Minnie Goetze (Bel Powley) lives in a San Francisco moving on from the free love hippie era to punk rock in 1976. Her single, hard partying mother Charlotte (Kristen Wiig) has a loose parenting style and a good looking boyfriend, Monroe (Alexander Skarsgård, "The East"). He's Minnie's choice for losing her virginity as she relays her hopes, fears and exploits onto tape cassettes which become "The Diary of a Teenage Girl."
With a Bettie Page haircut, feathery brows and lashes, the clear-eyed 22 year-old English actress Bel Powley has made herself the gold standard for female coming of age expression. Her unconventional looks encase a distinctive sexuality and Powley knows how to project it without apparent knowledge of its power. Equal parts sophisticated and childish, adventurous and fearful, Powley is astonishingly good as the anchor of writer/director Marielle Heller's uncompromising adaptation of Phoebe Gloeckner's novel.
Like many a teenaged girl, Minnie harbors strong romantic illusions mixed with raging hormones. After nibbling on Monroe's fingers in a bar, he tells her she's given him a hard-on. She tells him in no uncertain terms she'd like him to use it. They agree to meet the next day. Monroe is surprised to learn that Minnie is a virgin. The thirty-five year-old also appears to be smitten. Things get a bit awkward between the two when Charlotte is around. Minnie responds by flaunting the hickey she's gotten from classmate Ricky Wasserman (Austin Lyon, "Pitch Perfect 2").
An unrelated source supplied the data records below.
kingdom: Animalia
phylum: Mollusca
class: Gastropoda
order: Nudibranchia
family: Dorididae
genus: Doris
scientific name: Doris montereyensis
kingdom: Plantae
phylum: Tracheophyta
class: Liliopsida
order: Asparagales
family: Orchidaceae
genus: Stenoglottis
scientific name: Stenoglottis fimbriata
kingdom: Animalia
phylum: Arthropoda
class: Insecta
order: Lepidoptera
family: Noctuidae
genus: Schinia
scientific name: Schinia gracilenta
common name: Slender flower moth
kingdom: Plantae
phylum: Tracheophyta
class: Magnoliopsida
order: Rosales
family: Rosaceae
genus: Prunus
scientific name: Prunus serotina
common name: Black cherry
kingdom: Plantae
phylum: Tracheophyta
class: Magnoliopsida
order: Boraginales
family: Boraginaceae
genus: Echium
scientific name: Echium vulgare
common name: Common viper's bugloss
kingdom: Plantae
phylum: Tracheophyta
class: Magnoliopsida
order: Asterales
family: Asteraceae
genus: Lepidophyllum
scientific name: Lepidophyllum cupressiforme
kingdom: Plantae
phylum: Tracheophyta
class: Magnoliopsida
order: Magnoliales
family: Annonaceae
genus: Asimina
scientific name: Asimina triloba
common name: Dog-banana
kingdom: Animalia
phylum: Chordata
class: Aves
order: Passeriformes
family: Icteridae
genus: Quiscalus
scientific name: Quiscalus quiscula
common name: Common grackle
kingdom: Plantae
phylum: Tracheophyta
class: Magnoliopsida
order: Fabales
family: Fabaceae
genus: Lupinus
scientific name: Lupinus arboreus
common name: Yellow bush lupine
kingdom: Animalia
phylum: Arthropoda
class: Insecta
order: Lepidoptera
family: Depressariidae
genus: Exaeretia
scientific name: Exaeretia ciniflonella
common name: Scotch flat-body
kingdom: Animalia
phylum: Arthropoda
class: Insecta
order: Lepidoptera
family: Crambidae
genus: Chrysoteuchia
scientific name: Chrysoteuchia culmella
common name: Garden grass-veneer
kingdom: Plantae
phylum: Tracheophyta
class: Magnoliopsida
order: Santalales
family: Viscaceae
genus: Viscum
Minnie may be wrapped up in the female gaze (she and best friend Kimmie (Madeleine Waters) lick the crotch of the Iggy Pop poster on her wall), but she's also a burgeoning feminist, writing to cartoonist Aline Kominsky (voice of Susannah Schulman) for advice (Heller uses Minnie and Aline's artwork, animated as heart doodles floating from a tub or Aline herself, walking alongside Minnie on a San Francisco street).
The miracle of Heller's film is that despite a couple of other ill-advised sexual adventures on Minnie's part and her repeated assignations with Monroe, she's never judged and he never comes across as a pervert (Skarsgård's sensitive performance colors him more passively misguided). Even Minnie's mom with her cocaine driven housekeeping and late night parties seems more a reflection of the times (production design is terrific, an unexaggerated 70's flashback) than a particularly bad parent. Charlotte is a bit of an egotist (she's admired by all), but she also encourages Minnie to advertise her allure a bit more, a generational difference that dates mom (as does her acceptance of a hefty Christmas check from her ex and the 'solution' she comes up with when she finally learns the truth about Monroe). Minnie's a lot more independent, and, given the film's ending, maybe more mature, even if she still giggles like a schoolgirl. Younger sister Gretel (Abby Wait) is a studious, nerdy looking type, in the naive ugly duckling forerunner stage we presume Minnie recently emerged from.
With "The Diary of a Teenage Girl," Marielle Heller's made a classic her first time up at bat.
Robin gives "The Diary of a Teenage Girl" a B+.